Хозяин делался серьезным и понимающе кивал головой. Трудно было подсчитать и учесть организацию, созданную Борисом. Собственно, весь район знал, любил и слушался его. Среди его сторонников были и комсомольцы, и милиционеры, и непутевые пьяницы, и крепкие хозяева. Только незначительное меньшинство явно стояло на стороне власти.
* * *Кузьмич слез с дачного поезда и направился в сторону поселка. Была уже глубокая осень. С тех пор, как Федька-большой установил первую связь с семьей, Кузьмич несколько раз встречался с женой.
Марья Ильинишна была самой обыкновенной русской крестьянкой. Выйдя замуж накануне германской войны, она фактически не видела мужа в течение четырех лет. В гражданской войне Кузьмич не участвовал, хотя и состоял членом подпольной Савинковской организации. При приближении Деникина к Москве должно было начаться антибольшевистское крестьянское восстание… В организации активно участвовало несколько сот человек. Собрания происходили ночью, в лесу и оврагах. После провала центра организации, находившегося в Москве, Кузьмич распустил свою группу и все участники так и не были выявлены агентурой ЧК. Годы НЭП-а Кузьмич прожил спокойно. Появились дети — двое мальчиков. Теперь одному было 10, другому 8 лет.
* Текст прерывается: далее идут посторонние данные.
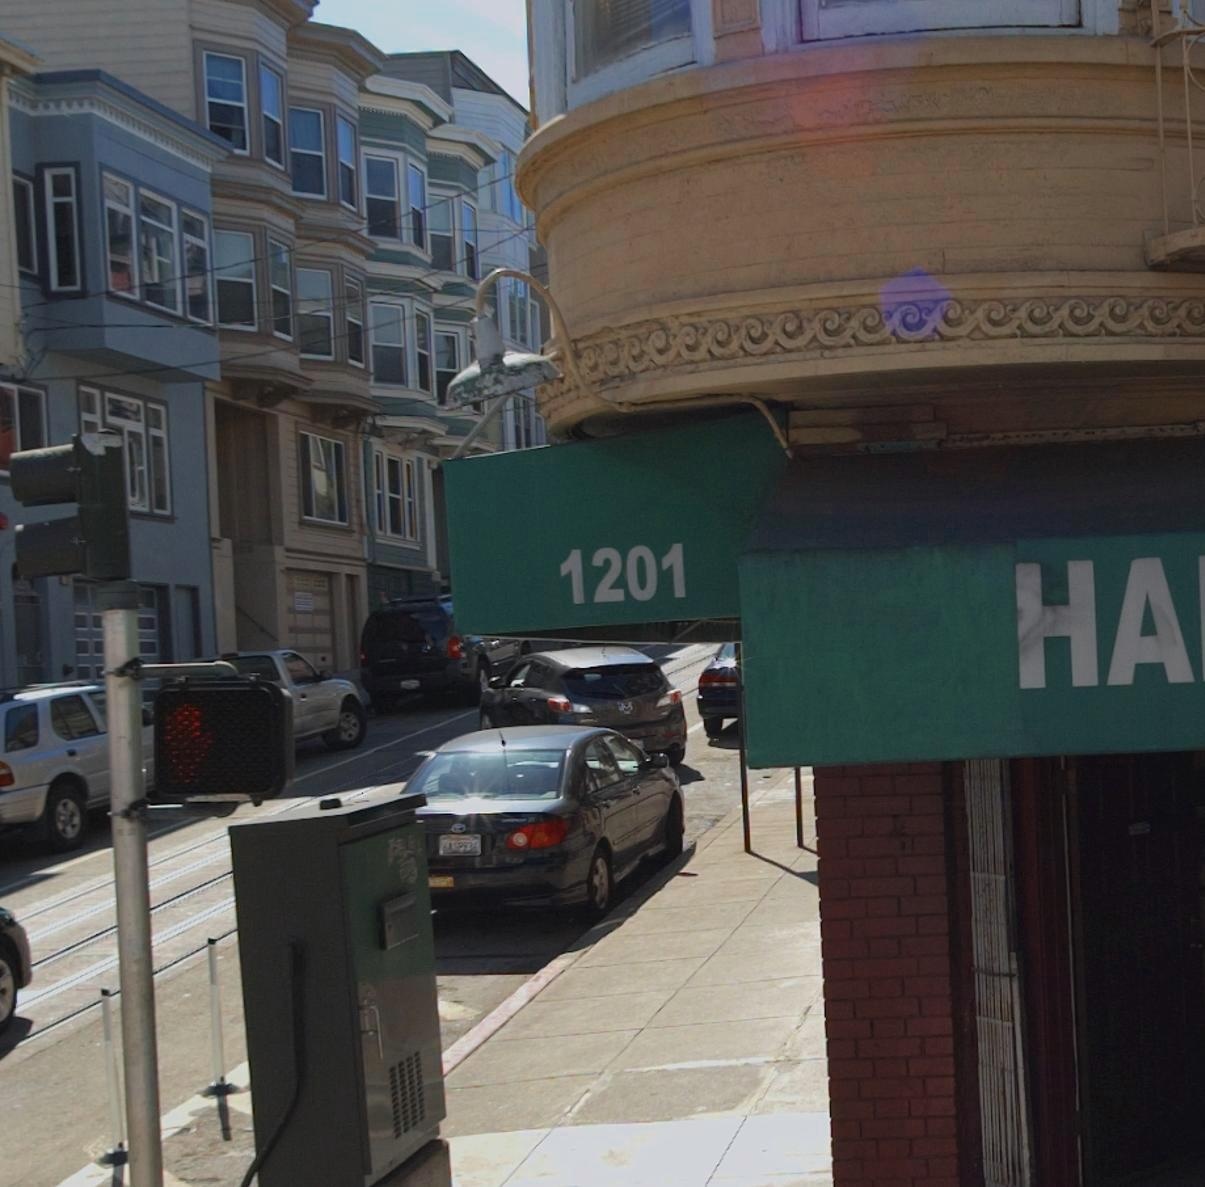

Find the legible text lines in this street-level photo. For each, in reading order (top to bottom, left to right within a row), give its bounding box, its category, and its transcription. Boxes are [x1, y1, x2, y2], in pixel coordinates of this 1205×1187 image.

Марья Ильинишна, когда-то красивая женщина с правильным, продолговатым лицом и большими карими глазами, теперь заплаканная и потухшая, очень боялась за мужа и страдала за детей. Хозяйство пришло в упадок, соседи сторонились, хотя внутренне и сочувствовали Марье Ильинишне. Каждый боялся за себя и поэтому Марья Ильинишна была очень одинокой. Рабочего пришлось рассчитать. Надо было на что-то решиться, но найти выход из создавшегося положения оказалось не так-то легко. Особенно она боялась свиданий. Каждый раз приходилось украдкой уходить из дома, идти по много верст целиной, лесом, делая вид, что отправилась за грибами или хворостом и потом, при непродолжительных встречах, каждое мгновенье бояться внезапного ареста.